The White Rabbit tore through the last level of the storm cover. She streaked across the dark orange sky of late evening Deana. Her body trailed water vapor and shimmering crystals of ice as she climbed the sky, unimpeded, into the higher atmosphere. Light blinded Taro for a moment as the change came too sudden for him to expect it, but the world around him snapped into sharp focus a moment later as everything he had ignored crashed into a roar of alarms in his head.

> Alert! Imminent danger! Stall imminent! Stall imminent! Stall imminent!

How could he be stalling of all things?

‘Damn you Rabbit.
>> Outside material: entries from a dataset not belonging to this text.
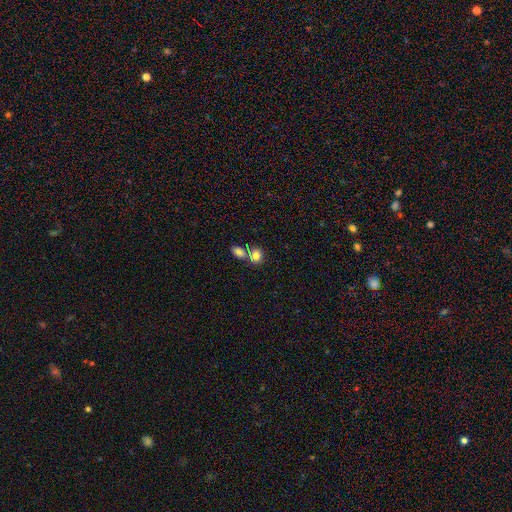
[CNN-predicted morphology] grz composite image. It shows a smooth galaxy with no disk features (82%) that is round (58%). Merging: none (45%).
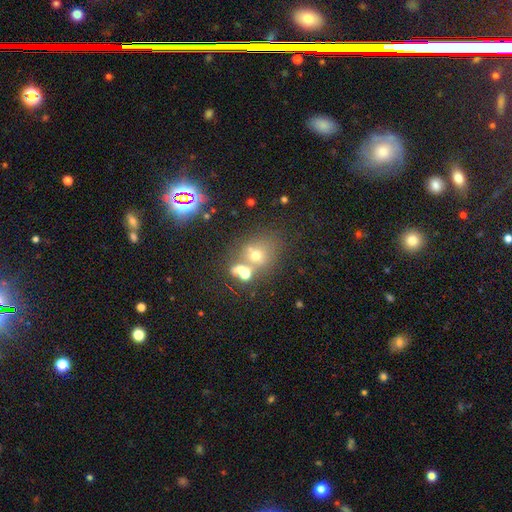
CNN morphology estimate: smooth-or-featured: smooth: 54% | star or artifact: 27% | featured or disk: 19%
  how-rounded: round: 68% | in between: 31% | cigar-shaped: 1%
  merging: merger: 43% | none: 41% | minor disturbance: 9% | major disturbance: 6%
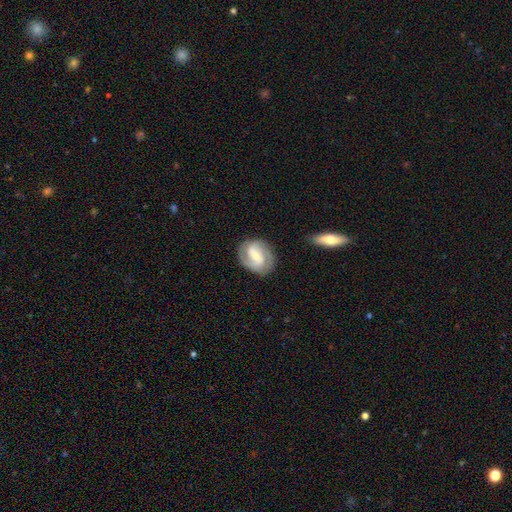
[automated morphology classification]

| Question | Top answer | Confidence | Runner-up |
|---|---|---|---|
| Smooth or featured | featured or disk | 78% | smooth (17%) |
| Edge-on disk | no | 98% | yes (2%) |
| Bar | weak | 47% | strong (33%) |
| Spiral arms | yes | 93% | no (7%) |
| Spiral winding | medium | 44% | tight (42%) |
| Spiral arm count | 2 | 79% | can't tell (9%) |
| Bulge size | small | 51% | moderate (36%) |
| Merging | none | 80% | minor disturbance (13%) |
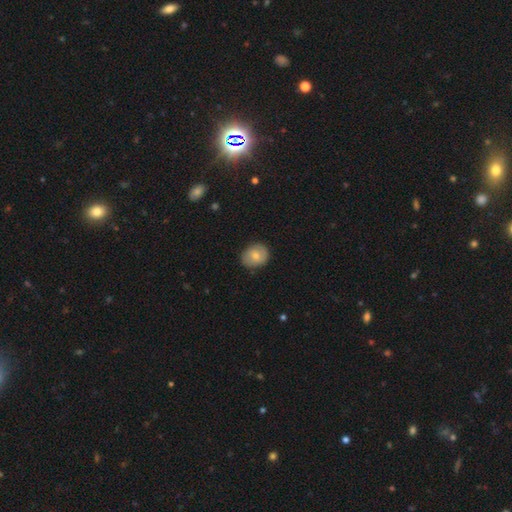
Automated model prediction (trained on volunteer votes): This is likely a smooth galaxy (68%). How rounded: likely round (63%). Merging: clearly none (82%).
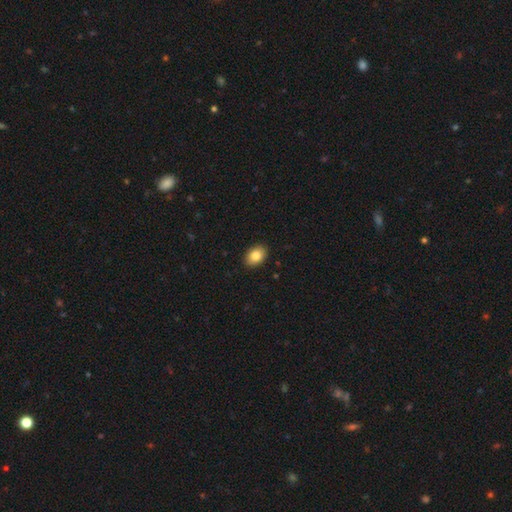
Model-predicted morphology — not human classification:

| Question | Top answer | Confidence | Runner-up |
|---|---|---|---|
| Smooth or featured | smooth | 84% | featured or disk (8%) |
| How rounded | in between | 79% | round (20%) |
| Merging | none | 90% | minor disturbance (7%) |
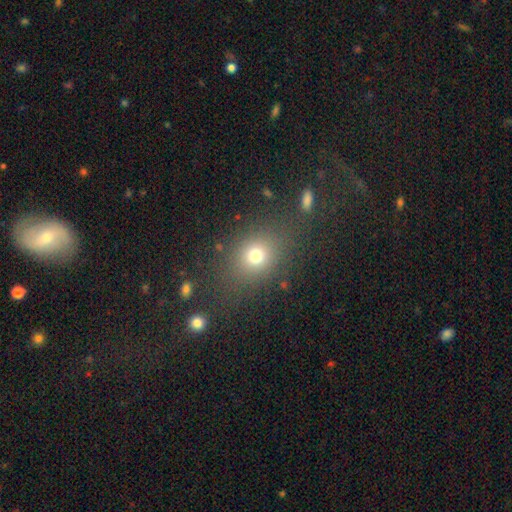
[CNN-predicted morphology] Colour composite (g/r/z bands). It shows a smooth galaxy with no disk features (73%) that is round (53%). Merging: none (75%).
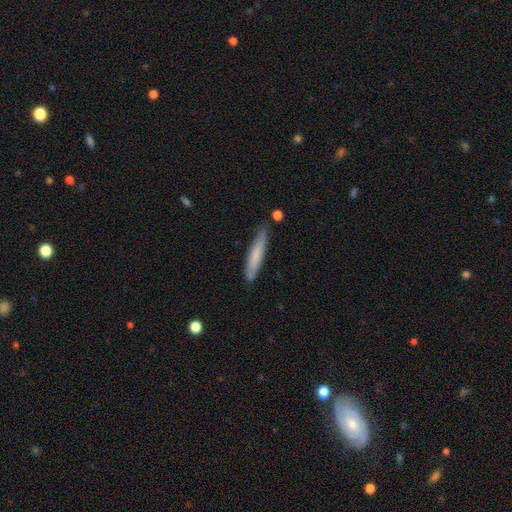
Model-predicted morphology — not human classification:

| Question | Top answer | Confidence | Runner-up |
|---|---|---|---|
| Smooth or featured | smooth | 69% | featured or disk (25%) |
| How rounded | cigar-shaped | 92% | in between (7%) |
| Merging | none | 79% | minor disturbance (16%) |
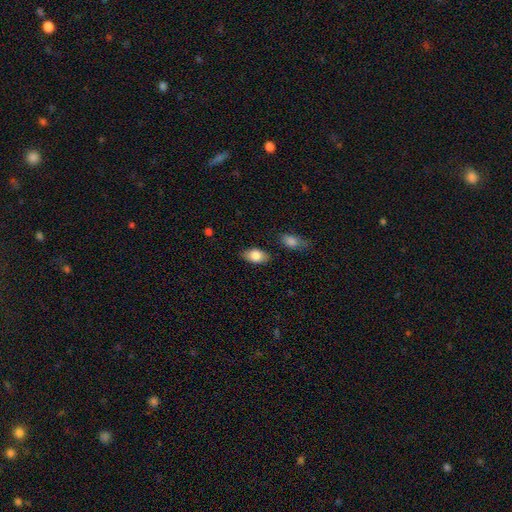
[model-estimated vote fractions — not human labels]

What now?’

In his mind a brief moment of panic flashed white hot. The Rabbit’s engines had finally given up the ghost and Taro thought he could feel gravity reasserting itself to bring them both back into the maw of the ravenous storm beneath. His stomach tightened into a painful knot.

‘No, we’re not dead metal. The instruments are still live.’
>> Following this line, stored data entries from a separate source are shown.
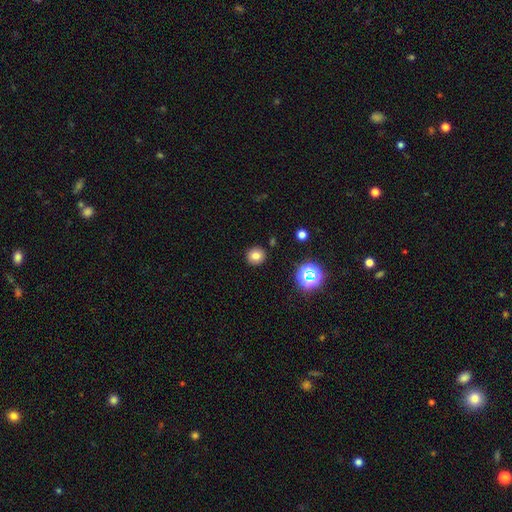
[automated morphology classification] Smooth or featured: smooth — 77% (star or artifact — 16%)
How rounded: round — 89% (in between — 10%)
Merging: none — 90% (minor disturbance — 6%)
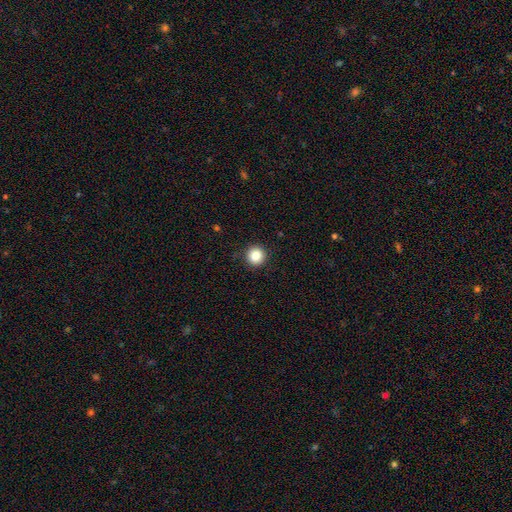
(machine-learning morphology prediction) smooth-or-featured: smooth: 86% | star or artifact: 10% | featured or disk: 4%
  how-rounded: round: 95% | in between: 4% | cigar-shaped: 1%
  merging: none: 91% | minor disturbance: 6% | major disturbance: 2% | merger: 1%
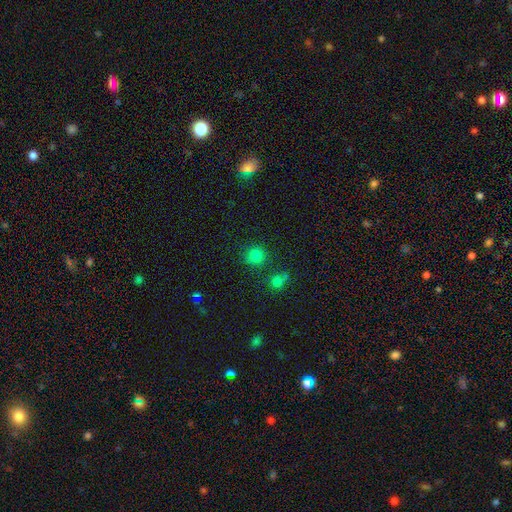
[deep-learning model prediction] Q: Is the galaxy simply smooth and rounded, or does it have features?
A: smooth — 81%.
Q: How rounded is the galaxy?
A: round — 90%.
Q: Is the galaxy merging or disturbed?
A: none — 75%.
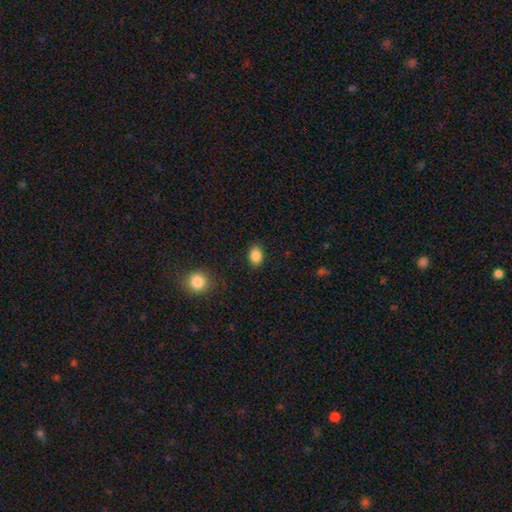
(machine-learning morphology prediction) This appears to be a smooth galaxy with no disk features (86%) that is in between round and cigar-shaped (77%). Merging: none (87%).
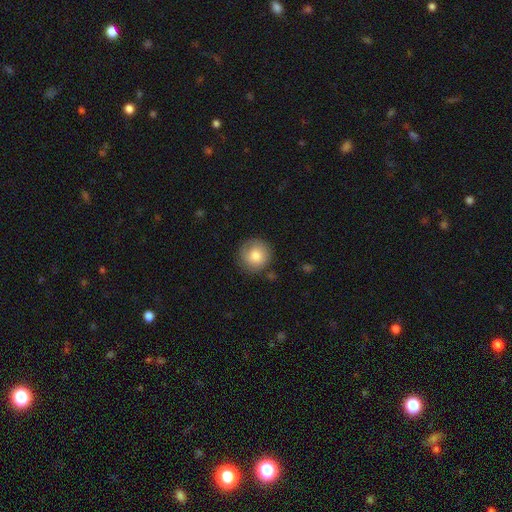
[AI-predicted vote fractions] Smooth or featured: smooth — 80% (featured or disk — 13%)
How rounded: round — 94% (in between — 5%)
Merging: none — 80% (minor disturbance — 14%)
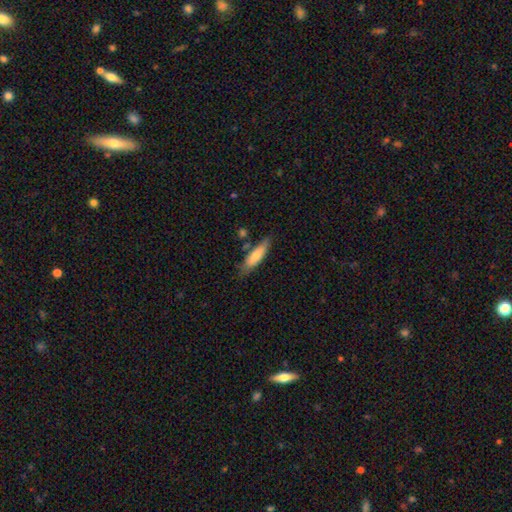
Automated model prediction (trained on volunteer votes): smooth 73%, featured or disk 21%, star or artifact 6%. Down the decision tree: how rounded — cigar-shaped (66%); merging — none (71%).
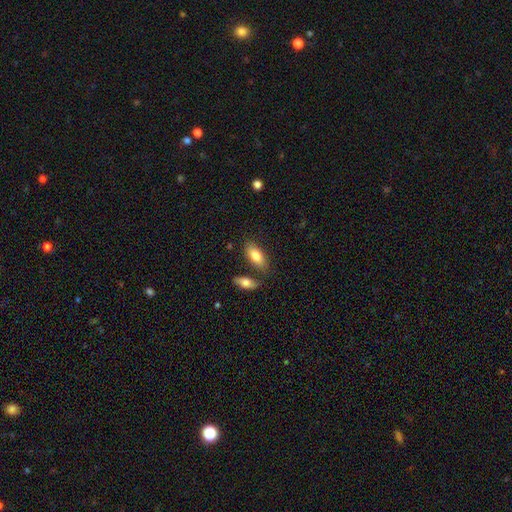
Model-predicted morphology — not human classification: Q: Smooth or featured?
A: smooth (81%); runner-up: featured or disk (13%)
Q: How rounded?
A: in between (87%); runner-up: cigar-shaped (11%)
Q: Merging?
A: none (68%); runner-up: merger (15%)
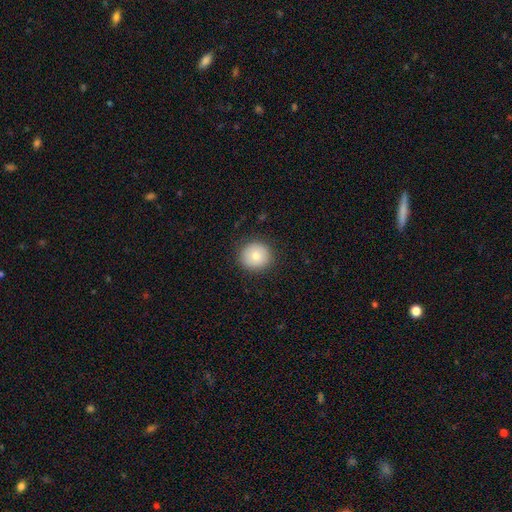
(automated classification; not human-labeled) Smooth or featured? Predicted: smooth (p=0.80). How rounded? Predicted: round (p=0.92). Merging? Predicted: none (p=0.88).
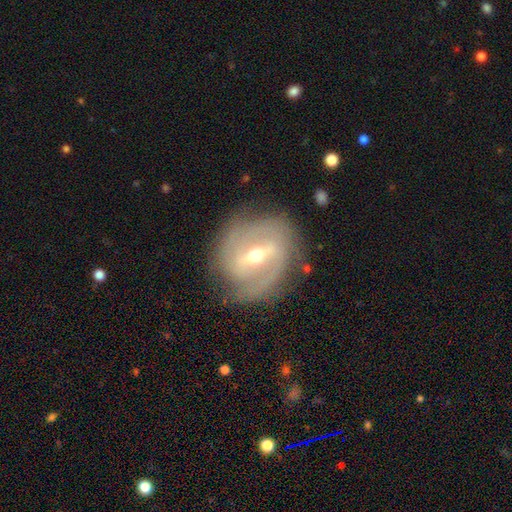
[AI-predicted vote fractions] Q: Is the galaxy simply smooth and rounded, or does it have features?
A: featured or disk — 84%.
Panic passed as the many alarms overcame the feeling. The White Rabbit still breathed but he knew they had come up too sharp and too fast. There was no more lift to be gained, but the Rabbit’s engines were still roaring at maximum thrust in the thin atmosphere. He couldn’t have known how badly God’s Middle Finger had messed with his trajectory and instruments.
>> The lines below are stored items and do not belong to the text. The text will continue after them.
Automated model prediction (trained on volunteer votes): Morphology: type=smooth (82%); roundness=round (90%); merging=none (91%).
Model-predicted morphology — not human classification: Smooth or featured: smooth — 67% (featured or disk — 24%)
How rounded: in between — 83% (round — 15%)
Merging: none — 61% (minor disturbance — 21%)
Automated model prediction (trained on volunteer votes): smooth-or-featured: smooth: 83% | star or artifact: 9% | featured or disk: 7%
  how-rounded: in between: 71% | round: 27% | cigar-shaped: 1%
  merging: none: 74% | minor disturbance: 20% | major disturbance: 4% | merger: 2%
The name for the storm popped in his mind uninvited but it gave him a needed moment of levity, just enough for his jaw to unclench and a self-serving rictus to spread. He was alive. He had survived. The Rabbit could still run, just as soon as he could get her nose down and…

‘Fuck!’

With her belly dipping just below the clouds, the Delirium waited ahead. She threw a long shadow ahead unto the blanket of storm clouds, anchored in place like a great ship on an ocean. The last rays of the day’s sunlight flared up over the horizon behind her, giving the great ship an aura of solar fire. Her ports hung open on both sides, with SRs fluttering about her whale-like form, repairing the meager damage Taro’s bombing run had managed.

More drones came up through the clouds, returning sated from their hunt. They had, against his wildest hopes, detected him and the whole squadron of drones changed direction as one to come and meet the luckless White Rabbit.

‘I got you up here. I’ll get you away from here. Let’s play chicken,’ insanity beckoned in the back of his mind, smiling an evil little smile.

Taro knew where he needed to go now. Without the storm to blind him, the beacon of the Wild Summer blinked clearly on his HUD. All he needed to do was go through the Delirium to get there.

‘Chicken it is then.’

He knew all too well that the SRs could chase him down if he tried to run again, with the weather and the wind currents as insane as they were. He wouldn’t run this time, not as they could chase him.

The Rabbit fell.

Her nose was aimed at the storm beneath, and her engines purred eagerly. Taro waited as the silver, six-winged shapes of the drones drew closer. The alarms had quieted. Only the chittering remained, but he ignored it.

He fell and the SRs climbed to meet him, three sleek bodies forming an arrowhead ready to finally finish the hunt. It felt like a long fall.

> Danger! Lock on detected!

The muzzle flash came next, ripping apart the moment’s fragile balance. Taro evaded at the very last moment and pushed the engines for a full burn. The extreme acceleration almost knocked him out cold when the afterburners kicked in. All air rushed out of him in a wheeze and his ears popped as he broke the sound barrier and continued to accelerate. The sleek, dark shape of the Valkyrie passed the SRs before they could adjust to intercept.

He aimed for the inert shape of the Delirium and dipped underneath the cloud clover. She couldn’t track him at the Valkyrie’s maximum speed, but neither could he control his Rabbit. He was now an arrow loosed but he gave in to that game of chance with a mad smile, only barely holding the flight stick stable.

The Valkyrie erupted out of the clouds behind the Delirium’s aft and, moments later, was gone again underneath the rolling waves of storm clouds, surfacing once again too far away for any drone to pursue.

The White Rabbit, against all hope and to spite all odds, had managed to get away.